Personal information
- Born: October 24, 1974 (age 51) Nicosia, Cyprus
- Nationality: Cypriot
- Listed height: 6 ft 1 in (1.85 m)
- Coaching career: 2004–present

Career history

Playing
- 1992–1997: Omonoia
- 1996–1998: Elliniko-Sourmena
- 1998–2000: Achilleas Agrou Limassol
- 2001–2002: Omonoia
- 2002–2003: Achilleas Agrou Limassol
- 2003–2004: Omonoia

Coaching
- 2004–2006: Omonoia
- 2007–2008: Phillips College
- 2008–2009: Cyprus U16
- 2008–2012: ETHA Engomis
- 2012–2014: APOEL
- 2014–2015: Energia
- 2015–2016: Sigal Prishtina
- 2016–2017: Albania
- 2016–2017: Rethymno Cretan Kings
- 2017–2018: APOEL
- 2018–2019: Dinamo București
- 2019–2020: Prishtina
- 2020–present: BC Egis Körmend

Career highlights
- Balkan League Champion (2016); Kosovo Superleague Champion (2016); Kosovo Cup winner (2016); 3× Cypriot League champion (2011, 2012, 2014); Cypriot Cup winner (2011);

= Antonis Constantinides =

Antonis Constantinides (born 24 October 1974) is a Cypriot professional basketball head coach, currently head coach of BC Körmend of the Hungarian league.
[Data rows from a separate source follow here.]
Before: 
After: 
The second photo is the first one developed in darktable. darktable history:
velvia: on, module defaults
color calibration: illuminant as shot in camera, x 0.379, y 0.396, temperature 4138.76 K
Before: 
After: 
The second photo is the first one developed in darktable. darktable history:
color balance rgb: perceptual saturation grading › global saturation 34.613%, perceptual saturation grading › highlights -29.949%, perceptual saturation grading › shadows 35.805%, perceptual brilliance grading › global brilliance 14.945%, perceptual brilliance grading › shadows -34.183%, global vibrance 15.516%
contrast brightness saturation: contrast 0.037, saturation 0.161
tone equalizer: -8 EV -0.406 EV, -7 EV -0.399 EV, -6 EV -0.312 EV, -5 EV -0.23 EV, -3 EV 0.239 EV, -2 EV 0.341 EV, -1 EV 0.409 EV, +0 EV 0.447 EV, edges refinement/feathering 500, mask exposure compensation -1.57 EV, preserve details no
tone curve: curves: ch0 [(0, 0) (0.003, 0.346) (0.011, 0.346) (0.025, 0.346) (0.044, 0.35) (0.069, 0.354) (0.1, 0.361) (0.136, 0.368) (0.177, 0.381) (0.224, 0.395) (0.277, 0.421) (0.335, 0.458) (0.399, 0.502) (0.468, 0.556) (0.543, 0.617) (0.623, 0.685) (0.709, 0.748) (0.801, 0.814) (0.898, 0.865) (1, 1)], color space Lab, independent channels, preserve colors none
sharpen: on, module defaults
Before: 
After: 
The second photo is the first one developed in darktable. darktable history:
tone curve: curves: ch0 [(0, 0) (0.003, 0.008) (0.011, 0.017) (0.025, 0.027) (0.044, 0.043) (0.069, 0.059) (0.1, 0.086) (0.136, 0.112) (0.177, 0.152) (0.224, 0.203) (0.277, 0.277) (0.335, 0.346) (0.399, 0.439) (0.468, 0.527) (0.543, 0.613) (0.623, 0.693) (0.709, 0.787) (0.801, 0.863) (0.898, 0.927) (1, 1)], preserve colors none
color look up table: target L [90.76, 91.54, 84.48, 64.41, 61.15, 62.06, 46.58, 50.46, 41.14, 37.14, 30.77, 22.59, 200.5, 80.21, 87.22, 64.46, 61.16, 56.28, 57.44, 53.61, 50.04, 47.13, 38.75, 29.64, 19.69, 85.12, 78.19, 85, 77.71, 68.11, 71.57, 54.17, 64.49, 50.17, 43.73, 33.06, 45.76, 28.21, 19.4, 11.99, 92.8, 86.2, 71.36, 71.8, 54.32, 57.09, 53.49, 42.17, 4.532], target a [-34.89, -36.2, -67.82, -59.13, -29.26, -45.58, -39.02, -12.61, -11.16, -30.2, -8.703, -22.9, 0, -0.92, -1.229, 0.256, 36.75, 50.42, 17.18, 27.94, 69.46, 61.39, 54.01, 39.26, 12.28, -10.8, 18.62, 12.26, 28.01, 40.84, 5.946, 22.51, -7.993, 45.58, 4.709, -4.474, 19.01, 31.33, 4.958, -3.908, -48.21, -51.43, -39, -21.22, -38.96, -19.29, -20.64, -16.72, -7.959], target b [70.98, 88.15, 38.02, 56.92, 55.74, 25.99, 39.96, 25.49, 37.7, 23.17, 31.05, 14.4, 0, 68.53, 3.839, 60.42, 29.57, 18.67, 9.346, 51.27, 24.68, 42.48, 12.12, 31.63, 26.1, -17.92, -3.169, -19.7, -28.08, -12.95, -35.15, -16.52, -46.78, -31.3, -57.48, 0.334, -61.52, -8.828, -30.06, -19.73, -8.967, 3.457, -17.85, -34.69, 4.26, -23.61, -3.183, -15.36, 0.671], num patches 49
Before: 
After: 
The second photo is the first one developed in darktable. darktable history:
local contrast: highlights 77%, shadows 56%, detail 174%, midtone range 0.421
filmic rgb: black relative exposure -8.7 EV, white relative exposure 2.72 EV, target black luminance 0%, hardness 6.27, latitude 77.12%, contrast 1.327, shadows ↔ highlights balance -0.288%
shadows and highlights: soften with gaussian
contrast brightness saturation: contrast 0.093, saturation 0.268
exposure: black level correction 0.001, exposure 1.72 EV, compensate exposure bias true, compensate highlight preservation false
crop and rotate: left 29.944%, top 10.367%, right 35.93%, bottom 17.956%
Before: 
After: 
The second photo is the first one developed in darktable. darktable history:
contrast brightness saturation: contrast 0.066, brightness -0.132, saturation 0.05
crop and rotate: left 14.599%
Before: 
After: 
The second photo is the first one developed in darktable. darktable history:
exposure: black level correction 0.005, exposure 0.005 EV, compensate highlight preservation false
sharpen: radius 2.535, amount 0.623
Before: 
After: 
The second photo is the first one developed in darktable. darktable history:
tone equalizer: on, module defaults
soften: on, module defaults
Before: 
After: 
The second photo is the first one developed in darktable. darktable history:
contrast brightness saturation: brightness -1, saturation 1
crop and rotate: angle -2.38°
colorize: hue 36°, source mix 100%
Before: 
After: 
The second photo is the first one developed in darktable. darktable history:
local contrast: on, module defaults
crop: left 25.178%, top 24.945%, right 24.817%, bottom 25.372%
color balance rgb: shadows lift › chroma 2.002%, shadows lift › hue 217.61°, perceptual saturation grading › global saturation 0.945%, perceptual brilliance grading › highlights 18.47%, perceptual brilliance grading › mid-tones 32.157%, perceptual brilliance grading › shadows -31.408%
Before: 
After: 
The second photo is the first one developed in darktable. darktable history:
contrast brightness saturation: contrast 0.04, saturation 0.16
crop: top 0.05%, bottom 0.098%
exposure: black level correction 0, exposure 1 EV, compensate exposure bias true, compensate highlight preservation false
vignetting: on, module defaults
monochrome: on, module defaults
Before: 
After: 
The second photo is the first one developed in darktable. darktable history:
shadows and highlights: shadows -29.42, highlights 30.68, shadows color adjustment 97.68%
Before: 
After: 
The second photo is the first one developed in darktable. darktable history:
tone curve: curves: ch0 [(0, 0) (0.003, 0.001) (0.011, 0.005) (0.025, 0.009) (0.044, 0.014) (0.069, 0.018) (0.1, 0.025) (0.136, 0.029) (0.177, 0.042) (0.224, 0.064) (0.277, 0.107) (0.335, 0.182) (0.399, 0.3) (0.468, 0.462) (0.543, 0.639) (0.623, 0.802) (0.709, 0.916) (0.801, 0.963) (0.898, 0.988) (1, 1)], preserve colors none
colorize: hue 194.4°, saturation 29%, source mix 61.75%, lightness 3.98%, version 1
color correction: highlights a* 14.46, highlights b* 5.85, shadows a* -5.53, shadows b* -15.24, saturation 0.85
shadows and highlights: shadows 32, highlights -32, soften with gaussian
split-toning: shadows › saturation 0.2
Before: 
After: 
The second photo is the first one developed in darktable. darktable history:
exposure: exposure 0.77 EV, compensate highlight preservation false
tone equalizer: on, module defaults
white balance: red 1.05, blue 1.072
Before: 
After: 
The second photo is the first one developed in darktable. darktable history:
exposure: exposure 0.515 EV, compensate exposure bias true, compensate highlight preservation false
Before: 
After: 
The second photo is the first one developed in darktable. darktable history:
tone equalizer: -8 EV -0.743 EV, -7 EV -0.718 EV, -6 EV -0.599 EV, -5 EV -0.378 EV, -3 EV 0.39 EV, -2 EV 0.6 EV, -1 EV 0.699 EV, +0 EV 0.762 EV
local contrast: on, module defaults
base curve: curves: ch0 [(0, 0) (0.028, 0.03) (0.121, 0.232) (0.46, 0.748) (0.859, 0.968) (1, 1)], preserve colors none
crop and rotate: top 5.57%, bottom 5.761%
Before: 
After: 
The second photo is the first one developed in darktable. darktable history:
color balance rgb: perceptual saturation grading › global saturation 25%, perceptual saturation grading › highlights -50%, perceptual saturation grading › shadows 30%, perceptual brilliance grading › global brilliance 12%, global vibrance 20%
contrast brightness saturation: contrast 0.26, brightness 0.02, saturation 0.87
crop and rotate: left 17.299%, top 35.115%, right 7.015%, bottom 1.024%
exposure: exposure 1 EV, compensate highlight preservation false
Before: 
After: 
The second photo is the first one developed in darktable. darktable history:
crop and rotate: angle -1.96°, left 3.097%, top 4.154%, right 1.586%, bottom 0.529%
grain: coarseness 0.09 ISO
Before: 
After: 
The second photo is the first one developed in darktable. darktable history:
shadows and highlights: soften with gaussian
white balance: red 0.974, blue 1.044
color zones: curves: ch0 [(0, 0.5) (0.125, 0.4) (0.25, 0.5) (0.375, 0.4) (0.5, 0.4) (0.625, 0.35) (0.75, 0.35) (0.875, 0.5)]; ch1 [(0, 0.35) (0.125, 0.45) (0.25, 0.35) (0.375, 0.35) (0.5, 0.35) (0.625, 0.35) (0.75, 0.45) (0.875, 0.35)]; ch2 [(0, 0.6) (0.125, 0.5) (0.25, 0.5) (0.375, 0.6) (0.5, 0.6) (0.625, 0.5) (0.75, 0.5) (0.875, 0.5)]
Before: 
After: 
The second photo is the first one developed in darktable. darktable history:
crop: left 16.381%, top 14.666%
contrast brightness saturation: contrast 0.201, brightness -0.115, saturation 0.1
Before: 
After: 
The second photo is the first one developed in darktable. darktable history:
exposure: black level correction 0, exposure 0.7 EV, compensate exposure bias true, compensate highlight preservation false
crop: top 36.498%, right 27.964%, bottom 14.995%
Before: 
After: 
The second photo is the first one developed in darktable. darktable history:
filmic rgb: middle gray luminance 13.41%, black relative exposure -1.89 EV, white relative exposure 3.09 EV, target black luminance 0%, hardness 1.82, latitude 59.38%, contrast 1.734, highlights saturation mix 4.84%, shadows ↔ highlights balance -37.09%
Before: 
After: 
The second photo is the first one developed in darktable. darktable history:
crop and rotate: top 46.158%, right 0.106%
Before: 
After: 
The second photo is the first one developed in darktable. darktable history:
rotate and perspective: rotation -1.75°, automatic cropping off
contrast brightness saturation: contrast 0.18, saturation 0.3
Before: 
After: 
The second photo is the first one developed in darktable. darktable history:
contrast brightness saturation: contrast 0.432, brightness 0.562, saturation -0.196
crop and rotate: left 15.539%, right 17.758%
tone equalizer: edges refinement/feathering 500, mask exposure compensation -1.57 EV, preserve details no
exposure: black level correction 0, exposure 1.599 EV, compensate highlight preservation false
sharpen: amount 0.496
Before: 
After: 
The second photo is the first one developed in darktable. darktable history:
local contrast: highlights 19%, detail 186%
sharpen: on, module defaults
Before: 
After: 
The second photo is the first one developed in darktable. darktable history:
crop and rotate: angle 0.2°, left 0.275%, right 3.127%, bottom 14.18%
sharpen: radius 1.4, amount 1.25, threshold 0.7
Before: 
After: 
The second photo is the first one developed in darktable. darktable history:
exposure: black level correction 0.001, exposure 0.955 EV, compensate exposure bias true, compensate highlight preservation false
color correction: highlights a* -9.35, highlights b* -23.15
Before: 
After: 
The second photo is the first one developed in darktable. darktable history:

He won both the Cypriot championship and cup titles in 2011 with ETHA Engomis, his first ever career titles, after which he was chosen 'coach of the year' for the 2010–11 season in Cyprus. He has experience in European competitions, participating regularly with his teams in the FIBA EuroChallenge.

==Personal life==
Constantinides is a fluent speaker of the English and Greek language.